- Problems to work on -
[1] Reproduce the part of the blog comments between "Thanks for your" and "of my clients.", inclusive.
[2] Return every line of the entries that contains the string "kern". Case counts.

Thanks for your perspective on this blog – much needed.
Patricia Kayden
It’s easy to be positive about the police if you’re not their target.
skerry
I don’t recommend listening to this while you are in a place that you don’t want to cry. I found it heartbreaking. Very raw.
Mike in dc
Wow. I hope that Elon is able to forge some kind of connection with his dad. I was estranged from mine for years. I think I took a long time to forgive him and just take him where he’s at.
Also, for some of my fellow white folks to continue to insist racism is dead is either willful ignorance or just plain trolling at this point.
Lavocat
I’m as white as this page an I KNOW racism is alive and festering. I see it every day, especially in the daily stories of my clients.
Post-racial society my ass!
rikyrah
Because, of course, the lives we lead aren’t valid. Our experiences aren’t true because the truth would rattle the security and safety of too many White people. There’s always gotta be a REASON for what we say other than what we say.
rikyrah
Unequal Treatment of 2 Protesters in Eric Garner Case, One White and One Black
DEC. 9, 2014
excerpt:
Two of those were Shawn Torres, 23, and Benjamin Perry, 24, both graduate students at Union Theological Seminary in Manhattan. They took part in rolling demonstrations Friday night, as a cold, soaking rain swept across the city. At the end of the evening, they briefly blockaded the Franklin D. Roosevelt Drive near Delancey Street and both were arrested, as they expected to be.
But Mr. Perry, a white man, and Mr. Torres, a black man, say what happened to them showed disparate treatment in subtle and stark ways. The president of the seminary has written to Mayor Bill de Blasio to suggest that the experiences of the students were “an object lesson” for retraining officers; the Police Department said it would have to review the details of the matter.
Standing on the road with arms linked just after 11 p.m., they heard a police sergeant’s final warning but had already decided they would disobey.
“We were peacefully offering ourselves up,” Mr. Perry said.
“Two officers grabbed me,” Mr. Torres said, and cuffed him with the plastic ties. “In the process, one of them ended up pushing Ben away. This is when the difference comes in.”
“I put my hands behind my head, waiting,” Mr. Perry said. “Another officer grabbed me and threw me face first on the ground. He put his head next to my ears and whispered, ‘Just get out of here.’ ”

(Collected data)
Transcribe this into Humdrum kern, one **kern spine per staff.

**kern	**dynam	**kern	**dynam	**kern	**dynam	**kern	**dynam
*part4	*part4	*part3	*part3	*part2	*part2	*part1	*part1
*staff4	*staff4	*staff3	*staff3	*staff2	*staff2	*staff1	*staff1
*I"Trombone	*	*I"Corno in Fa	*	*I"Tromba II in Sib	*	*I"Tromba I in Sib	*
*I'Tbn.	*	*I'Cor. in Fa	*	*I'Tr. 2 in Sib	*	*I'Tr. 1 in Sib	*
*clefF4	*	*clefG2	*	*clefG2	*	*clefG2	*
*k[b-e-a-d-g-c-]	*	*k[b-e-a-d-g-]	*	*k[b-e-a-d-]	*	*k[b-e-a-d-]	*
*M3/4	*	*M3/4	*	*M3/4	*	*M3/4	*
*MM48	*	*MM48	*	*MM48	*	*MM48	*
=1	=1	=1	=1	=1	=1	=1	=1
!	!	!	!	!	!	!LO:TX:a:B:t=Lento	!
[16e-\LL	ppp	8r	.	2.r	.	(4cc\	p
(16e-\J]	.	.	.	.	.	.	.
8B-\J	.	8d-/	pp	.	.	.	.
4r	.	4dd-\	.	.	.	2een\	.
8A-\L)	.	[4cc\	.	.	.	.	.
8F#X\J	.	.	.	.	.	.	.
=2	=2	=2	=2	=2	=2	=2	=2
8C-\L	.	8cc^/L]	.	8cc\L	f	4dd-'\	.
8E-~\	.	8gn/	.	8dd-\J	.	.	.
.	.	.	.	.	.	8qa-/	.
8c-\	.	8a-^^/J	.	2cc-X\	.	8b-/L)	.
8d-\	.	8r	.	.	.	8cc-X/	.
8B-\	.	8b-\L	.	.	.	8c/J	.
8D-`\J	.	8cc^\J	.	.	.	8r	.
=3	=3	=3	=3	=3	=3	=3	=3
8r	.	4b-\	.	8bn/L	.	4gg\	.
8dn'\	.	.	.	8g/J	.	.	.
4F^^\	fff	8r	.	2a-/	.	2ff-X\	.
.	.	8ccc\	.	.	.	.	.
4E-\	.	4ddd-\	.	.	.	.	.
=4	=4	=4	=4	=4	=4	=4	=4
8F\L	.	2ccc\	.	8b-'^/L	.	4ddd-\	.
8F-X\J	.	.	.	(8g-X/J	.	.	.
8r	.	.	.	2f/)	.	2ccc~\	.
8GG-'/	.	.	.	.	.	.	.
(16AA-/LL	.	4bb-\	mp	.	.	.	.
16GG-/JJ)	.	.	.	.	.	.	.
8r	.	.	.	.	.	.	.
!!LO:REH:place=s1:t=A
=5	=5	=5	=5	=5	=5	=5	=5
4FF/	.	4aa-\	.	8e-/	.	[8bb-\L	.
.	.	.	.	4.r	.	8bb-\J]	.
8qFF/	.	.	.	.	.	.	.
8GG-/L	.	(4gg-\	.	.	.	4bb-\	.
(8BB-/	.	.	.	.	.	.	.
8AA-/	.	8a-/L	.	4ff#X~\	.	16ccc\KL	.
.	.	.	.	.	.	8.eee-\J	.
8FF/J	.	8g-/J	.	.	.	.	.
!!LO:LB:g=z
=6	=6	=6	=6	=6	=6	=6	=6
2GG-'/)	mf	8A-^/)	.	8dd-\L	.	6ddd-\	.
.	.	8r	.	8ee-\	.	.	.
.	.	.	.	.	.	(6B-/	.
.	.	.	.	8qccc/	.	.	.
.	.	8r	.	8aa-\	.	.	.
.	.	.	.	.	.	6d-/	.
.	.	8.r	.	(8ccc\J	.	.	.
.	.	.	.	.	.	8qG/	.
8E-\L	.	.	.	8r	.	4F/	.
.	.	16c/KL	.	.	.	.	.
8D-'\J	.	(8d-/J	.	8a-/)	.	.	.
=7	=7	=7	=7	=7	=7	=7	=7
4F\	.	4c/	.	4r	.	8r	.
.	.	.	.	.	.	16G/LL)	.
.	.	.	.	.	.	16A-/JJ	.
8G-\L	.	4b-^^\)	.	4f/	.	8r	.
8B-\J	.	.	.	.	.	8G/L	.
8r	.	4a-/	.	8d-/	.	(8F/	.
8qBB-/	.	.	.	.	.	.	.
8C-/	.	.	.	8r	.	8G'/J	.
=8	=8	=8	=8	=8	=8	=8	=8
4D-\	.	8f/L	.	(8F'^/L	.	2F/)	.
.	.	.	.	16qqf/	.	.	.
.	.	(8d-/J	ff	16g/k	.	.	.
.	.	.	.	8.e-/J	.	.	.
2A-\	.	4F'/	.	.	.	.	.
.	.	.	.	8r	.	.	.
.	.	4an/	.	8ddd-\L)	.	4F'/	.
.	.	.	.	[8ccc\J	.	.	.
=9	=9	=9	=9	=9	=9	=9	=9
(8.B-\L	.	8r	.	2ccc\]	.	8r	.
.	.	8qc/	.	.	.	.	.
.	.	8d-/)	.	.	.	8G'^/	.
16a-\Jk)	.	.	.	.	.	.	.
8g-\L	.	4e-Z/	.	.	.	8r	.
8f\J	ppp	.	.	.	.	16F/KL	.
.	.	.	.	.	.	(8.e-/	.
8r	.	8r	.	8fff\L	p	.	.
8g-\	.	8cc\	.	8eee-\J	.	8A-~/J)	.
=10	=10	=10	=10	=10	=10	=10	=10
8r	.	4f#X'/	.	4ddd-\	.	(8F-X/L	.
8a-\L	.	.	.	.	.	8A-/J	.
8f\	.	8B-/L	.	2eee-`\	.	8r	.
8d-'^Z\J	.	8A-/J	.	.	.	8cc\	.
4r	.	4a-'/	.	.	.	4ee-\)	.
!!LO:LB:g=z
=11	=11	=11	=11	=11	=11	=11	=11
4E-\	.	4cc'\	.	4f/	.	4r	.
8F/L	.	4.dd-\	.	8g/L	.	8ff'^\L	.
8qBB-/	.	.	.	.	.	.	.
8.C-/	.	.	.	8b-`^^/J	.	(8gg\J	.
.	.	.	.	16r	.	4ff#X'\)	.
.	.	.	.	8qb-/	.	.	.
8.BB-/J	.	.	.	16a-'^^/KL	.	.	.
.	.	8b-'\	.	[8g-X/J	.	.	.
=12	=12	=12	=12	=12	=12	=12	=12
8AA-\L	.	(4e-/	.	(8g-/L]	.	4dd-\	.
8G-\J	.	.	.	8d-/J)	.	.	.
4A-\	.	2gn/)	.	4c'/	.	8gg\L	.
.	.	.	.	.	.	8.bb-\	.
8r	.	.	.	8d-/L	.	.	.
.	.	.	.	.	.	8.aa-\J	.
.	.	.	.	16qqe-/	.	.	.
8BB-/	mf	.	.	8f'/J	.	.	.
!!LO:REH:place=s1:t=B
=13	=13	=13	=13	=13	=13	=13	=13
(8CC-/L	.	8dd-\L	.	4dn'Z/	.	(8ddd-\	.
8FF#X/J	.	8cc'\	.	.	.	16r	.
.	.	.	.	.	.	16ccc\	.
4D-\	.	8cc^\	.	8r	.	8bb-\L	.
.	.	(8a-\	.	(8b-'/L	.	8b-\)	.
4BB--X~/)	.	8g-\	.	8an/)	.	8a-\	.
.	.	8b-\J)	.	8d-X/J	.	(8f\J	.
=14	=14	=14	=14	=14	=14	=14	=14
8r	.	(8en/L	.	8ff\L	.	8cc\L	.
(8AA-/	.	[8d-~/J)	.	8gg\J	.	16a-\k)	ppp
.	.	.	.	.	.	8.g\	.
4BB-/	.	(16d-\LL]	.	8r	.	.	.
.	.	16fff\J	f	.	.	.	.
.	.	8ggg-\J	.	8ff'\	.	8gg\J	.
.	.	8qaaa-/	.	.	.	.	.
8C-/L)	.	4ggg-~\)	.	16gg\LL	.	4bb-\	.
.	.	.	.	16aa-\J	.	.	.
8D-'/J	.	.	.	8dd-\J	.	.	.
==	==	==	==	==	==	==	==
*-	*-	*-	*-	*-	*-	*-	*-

- Answers to the exercises -
[1]
Thanks for your perspective on this blog – much needed.
Patricia Kayden
It’s easy to be positive about the police if you’re not their target.
skerry
I don’t recommend listening to this while you are in a place that you don’t want to cry. I found it heartbreaking. Very raw.
Mike in dc
Wow. I hope that Elon is able to forge some kind of connection with his dad. I was estranged from mine for years. I think I took a long time to forgive him and just take him where he’s at.
Also, for some of my fellow white folks to continue to insist racism is dead is either willful ignorance or just plain trolling at this point.
Lavocat
I’m as white as this page an I KNOW racism is alive and festering. I see it every day, especially in the daily stories of my clients.

[2]
Transcribe this into Humdrum kern, one **kern spine per staff.
**kern	**dynam	**kern	**dynam	**kern	**dynam	**kern	**dynam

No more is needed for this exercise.